Aim of the task:
Check each line below for "middle" and give the count of those that have it, nothing else.

[Records from a dataset]

*** Begin section ***

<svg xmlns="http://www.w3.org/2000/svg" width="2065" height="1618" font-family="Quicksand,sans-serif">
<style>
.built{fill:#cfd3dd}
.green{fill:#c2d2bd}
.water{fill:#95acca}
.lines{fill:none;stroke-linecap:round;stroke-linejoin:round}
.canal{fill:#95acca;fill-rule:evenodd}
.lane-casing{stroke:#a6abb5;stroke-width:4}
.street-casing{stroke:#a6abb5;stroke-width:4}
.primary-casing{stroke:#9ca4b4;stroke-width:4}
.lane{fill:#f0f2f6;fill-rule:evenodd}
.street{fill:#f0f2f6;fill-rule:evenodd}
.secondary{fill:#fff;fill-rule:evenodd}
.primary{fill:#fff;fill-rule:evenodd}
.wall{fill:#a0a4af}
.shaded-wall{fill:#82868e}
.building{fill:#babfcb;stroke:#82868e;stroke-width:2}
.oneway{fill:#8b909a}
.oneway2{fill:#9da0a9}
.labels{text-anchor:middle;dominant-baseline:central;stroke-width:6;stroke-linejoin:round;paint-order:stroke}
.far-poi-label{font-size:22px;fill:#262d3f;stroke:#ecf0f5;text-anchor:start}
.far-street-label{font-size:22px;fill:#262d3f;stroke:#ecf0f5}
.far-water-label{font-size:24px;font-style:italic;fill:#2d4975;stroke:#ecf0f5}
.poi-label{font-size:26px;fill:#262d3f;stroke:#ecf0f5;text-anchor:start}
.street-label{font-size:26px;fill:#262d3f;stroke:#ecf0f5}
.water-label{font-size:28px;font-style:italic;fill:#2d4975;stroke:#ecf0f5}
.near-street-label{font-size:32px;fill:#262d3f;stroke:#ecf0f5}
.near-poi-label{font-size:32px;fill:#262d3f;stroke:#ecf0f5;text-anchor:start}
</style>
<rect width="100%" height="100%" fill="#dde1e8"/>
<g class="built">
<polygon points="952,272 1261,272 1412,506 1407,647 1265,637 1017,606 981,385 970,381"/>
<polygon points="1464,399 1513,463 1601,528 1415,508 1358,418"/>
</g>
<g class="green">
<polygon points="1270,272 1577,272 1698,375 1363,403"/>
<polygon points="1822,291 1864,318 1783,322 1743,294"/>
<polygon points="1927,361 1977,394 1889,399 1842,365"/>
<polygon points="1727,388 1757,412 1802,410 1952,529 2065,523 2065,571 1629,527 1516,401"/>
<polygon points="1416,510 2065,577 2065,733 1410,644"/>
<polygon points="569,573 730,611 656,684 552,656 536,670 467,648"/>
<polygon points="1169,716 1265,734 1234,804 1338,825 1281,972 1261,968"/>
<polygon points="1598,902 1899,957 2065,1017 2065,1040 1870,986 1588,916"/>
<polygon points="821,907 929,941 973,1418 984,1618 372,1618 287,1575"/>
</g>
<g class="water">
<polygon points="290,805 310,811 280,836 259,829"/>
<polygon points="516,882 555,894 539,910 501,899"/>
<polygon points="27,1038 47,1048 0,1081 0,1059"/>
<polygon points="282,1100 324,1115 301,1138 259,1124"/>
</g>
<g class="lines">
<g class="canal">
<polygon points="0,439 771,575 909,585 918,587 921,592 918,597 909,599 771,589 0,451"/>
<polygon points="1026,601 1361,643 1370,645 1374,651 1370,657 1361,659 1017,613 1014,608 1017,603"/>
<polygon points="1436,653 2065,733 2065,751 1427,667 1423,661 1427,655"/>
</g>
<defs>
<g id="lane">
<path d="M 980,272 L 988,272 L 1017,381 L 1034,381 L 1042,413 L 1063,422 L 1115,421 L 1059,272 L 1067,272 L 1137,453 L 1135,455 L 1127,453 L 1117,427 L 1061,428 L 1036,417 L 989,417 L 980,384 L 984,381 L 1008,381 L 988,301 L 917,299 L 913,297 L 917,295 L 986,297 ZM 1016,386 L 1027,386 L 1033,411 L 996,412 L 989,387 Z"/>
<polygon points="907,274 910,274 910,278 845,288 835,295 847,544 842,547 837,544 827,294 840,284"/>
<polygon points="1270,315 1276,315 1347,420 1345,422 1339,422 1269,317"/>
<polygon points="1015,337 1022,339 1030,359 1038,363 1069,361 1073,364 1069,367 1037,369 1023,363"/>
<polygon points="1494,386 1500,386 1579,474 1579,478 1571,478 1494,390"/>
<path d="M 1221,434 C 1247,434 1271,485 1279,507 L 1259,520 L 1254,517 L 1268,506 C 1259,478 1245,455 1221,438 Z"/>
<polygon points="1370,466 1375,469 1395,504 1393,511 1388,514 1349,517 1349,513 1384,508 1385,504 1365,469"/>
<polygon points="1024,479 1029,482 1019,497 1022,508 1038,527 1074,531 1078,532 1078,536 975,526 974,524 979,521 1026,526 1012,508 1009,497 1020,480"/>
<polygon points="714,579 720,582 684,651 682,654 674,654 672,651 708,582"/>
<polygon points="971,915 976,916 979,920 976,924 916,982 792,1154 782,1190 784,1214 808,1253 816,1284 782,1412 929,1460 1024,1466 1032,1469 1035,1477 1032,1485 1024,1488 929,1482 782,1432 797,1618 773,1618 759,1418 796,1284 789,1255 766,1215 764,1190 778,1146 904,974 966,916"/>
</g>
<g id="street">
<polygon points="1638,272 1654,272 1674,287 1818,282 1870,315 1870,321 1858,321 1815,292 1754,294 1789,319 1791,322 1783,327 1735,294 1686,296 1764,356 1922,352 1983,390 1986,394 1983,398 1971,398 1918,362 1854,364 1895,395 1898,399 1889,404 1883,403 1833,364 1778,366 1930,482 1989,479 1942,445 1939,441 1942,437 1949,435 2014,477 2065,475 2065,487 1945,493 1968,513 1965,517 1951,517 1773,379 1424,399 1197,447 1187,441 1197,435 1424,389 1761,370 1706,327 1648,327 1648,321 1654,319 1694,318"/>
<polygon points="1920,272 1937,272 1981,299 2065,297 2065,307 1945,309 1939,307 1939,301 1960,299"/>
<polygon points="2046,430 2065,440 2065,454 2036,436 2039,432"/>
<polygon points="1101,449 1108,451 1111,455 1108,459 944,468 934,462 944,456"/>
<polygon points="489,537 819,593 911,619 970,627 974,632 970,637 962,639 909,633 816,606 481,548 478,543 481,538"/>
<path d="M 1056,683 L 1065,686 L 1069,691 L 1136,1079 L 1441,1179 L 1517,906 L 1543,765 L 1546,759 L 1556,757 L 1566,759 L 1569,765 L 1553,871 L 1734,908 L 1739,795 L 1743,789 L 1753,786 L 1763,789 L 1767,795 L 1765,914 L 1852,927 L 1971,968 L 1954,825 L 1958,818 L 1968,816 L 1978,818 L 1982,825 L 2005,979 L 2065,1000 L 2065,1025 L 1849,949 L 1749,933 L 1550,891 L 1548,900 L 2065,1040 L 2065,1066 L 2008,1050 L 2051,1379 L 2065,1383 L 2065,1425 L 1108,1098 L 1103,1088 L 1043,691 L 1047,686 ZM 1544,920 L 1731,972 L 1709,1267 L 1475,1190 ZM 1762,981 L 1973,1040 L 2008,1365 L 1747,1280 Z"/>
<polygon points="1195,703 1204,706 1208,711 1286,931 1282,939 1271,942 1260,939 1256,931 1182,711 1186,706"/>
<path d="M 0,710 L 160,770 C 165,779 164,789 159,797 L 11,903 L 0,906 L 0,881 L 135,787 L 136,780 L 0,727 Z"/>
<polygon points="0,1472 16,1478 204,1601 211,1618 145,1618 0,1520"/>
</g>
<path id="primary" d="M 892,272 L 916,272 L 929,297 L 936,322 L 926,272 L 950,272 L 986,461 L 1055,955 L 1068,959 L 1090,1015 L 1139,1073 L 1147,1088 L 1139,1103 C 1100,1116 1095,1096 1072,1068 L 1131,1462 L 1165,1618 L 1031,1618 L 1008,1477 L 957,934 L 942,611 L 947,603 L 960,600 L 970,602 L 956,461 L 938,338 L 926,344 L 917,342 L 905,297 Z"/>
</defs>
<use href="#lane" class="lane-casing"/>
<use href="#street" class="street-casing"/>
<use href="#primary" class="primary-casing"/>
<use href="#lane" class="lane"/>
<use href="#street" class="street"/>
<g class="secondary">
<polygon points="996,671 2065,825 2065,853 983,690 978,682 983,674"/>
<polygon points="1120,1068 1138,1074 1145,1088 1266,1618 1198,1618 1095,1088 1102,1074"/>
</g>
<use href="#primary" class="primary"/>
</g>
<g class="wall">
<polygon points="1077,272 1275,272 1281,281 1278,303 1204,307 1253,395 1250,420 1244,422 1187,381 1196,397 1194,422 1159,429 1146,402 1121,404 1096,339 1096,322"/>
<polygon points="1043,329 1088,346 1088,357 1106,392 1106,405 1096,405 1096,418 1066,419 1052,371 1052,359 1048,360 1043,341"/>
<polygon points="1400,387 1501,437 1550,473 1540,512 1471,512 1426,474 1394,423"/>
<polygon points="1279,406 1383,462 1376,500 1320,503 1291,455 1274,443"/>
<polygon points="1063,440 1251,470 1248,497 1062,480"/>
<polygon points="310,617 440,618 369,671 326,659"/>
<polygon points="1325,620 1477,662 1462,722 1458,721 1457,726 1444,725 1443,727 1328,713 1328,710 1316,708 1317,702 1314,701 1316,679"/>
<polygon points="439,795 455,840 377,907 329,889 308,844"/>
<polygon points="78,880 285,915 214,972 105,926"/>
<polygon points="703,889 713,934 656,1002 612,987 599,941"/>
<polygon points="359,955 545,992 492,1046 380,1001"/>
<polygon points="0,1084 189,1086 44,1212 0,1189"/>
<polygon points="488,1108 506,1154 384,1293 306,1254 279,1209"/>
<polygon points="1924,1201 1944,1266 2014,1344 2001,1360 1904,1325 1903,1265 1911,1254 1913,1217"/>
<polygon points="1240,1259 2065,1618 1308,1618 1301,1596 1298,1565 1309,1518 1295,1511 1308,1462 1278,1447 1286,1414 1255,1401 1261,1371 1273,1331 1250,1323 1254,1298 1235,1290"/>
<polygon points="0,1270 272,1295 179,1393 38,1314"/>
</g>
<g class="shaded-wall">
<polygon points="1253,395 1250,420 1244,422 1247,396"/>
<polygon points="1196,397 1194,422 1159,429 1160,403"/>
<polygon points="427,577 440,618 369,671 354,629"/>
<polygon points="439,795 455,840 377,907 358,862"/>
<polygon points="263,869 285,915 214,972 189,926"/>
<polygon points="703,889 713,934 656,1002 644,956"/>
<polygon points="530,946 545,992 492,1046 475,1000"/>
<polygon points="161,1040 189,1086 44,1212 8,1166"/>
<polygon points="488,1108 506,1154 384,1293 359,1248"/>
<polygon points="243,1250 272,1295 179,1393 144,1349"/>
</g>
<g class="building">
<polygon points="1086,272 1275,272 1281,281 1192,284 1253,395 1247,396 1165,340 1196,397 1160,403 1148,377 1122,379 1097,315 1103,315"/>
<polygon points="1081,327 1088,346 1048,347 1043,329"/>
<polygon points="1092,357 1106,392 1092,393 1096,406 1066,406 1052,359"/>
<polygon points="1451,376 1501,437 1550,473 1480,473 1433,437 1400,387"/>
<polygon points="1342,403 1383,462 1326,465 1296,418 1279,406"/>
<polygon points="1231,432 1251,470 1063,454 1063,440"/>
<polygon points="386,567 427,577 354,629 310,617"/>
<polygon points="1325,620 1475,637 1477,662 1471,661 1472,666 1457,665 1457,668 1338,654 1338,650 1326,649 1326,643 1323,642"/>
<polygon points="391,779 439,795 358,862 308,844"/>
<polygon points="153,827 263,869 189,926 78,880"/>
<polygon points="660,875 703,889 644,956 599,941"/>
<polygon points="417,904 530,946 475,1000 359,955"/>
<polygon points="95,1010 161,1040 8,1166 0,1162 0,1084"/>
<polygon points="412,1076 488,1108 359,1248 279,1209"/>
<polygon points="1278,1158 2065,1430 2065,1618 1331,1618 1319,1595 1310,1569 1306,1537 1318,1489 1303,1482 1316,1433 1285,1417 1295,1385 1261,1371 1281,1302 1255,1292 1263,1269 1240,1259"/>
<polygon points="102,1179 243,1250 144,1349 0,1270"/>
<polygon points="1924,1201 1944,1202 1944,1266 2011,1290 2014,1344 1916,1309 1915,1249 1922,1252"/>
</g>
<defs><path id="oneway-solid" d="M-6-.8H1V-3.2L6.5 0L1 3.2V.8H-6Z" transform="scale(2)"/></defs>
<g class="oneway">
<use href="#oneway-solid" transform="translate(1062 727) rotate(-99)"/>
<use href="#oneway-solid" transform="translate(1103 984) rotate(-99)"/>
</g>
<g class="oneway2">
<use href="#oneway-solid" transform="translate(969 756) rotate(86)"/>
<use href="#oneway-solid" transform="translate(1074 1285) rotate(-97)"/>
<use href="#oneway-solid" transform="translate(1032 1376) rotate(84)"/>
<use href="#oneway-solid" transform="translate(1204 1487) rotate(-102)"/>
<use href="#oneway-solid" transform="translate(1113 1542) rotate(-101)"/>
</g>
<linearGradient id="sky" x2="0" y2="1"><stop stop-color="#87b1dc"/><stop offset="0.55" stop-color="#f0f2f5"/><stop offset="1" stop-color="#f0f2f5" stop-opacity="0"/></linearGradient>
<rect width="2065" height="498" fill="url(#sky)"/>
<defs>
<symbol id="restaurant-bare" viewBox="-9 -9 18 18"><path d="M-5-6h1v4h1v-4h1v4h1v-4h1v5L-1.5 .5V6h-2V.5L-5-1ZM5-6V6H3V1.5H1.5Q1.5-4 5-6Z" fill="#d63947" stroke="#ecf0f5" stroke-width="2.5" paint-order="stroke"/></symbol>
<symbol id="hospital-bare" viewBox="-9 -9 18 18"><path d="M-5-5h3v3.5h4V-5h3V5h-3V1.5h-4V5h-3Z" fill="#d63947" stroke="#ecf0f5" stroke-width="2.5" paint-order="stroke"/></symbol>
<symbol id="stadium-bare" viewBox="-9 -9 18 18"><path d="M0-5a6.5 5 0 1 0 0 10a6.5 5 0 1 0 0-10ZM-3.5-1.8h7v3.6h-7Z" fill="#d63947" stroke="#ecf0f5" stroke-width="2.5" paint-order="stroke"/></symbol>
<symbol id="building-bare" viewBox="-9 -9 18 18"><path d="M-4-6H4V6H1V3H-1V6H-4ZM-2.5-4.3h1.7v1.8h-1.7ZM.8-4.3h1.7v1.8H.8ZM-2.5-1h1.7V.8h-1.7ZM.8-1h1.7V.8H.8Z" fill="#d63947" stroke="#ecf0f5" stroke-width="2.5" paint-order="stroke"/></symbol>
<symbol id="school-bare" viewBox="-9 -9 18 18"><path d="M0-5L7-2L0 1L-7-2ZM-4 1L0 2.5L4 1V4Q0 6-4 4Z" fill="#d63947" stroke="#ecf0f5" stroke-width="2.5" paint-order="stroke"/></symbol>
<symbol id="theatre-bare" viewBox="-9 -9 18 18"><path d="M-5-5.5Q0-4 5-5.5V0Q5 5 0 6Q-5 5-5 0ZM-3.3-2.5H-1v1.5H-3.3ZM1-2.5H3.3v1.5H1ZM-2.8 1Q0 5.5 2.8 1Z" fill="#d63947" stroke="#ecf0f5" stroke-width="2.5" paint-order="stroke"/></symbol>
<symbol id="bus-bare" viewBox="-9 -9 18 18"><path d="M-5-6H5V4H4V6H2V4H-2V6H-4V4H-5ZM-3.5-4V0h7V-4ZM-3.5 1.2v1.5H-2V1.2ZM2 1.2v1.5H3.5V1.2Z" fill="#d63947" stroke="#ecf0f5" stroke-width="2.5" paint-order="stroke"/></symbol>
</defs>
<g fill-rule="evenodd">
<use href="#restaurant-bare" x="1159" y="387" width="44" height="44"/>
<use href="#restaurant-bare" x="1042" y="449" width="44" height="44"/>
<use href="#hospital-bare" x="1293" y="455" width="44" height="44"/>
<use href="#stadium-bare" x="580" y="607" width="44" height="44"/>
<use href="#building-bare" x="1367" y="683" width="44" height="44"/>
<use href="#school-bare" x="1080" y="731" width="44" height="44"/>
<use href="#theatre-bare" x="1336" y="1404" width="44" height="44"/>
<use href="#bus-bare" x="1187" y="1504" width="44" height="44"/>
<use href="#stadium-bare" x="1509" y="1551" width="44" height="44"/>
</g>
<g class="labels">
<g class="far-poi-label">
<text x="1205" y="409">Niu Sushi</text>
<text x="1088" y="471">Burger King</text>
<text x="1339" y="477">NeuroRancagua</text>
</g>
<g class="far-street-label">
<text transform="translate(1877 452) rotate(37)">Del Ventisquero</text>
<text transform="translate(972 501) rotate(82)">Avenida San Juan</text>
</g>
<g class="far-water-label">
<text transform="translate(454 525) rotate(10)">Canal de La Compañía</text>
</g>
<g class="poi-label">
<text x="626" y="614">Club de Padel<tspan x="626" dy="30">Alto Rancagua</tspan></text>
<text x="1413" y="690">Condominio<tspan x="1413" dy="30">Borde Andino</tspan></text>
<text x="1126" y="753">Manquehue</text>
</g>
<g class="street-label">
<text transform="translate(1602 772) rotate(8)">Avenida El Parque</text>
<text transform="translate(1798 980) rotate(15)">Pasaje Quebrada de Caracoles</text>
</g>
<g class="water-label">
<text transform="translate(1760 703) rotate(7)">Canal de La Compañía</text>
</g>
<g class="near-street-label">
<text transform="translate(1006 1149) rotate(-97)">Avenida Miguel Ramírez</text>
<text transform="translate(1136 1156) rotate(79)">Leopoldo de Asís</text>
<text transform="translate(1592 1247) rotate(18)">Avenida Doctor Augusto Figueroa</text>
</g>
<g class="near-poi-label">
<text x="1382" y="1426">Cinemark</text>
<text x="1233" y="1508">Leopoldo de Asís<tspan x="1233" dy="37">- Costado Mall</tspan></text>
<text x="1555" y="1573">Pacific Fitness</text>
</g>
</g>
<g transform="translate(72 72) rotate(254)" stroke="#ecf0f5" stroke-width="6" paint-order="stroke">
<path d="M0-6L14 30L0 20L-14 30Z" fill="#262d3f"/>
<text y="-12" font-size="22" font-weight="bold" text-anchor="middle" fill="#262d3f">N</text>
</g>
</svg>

*** End section ***

Result for this exercise:
2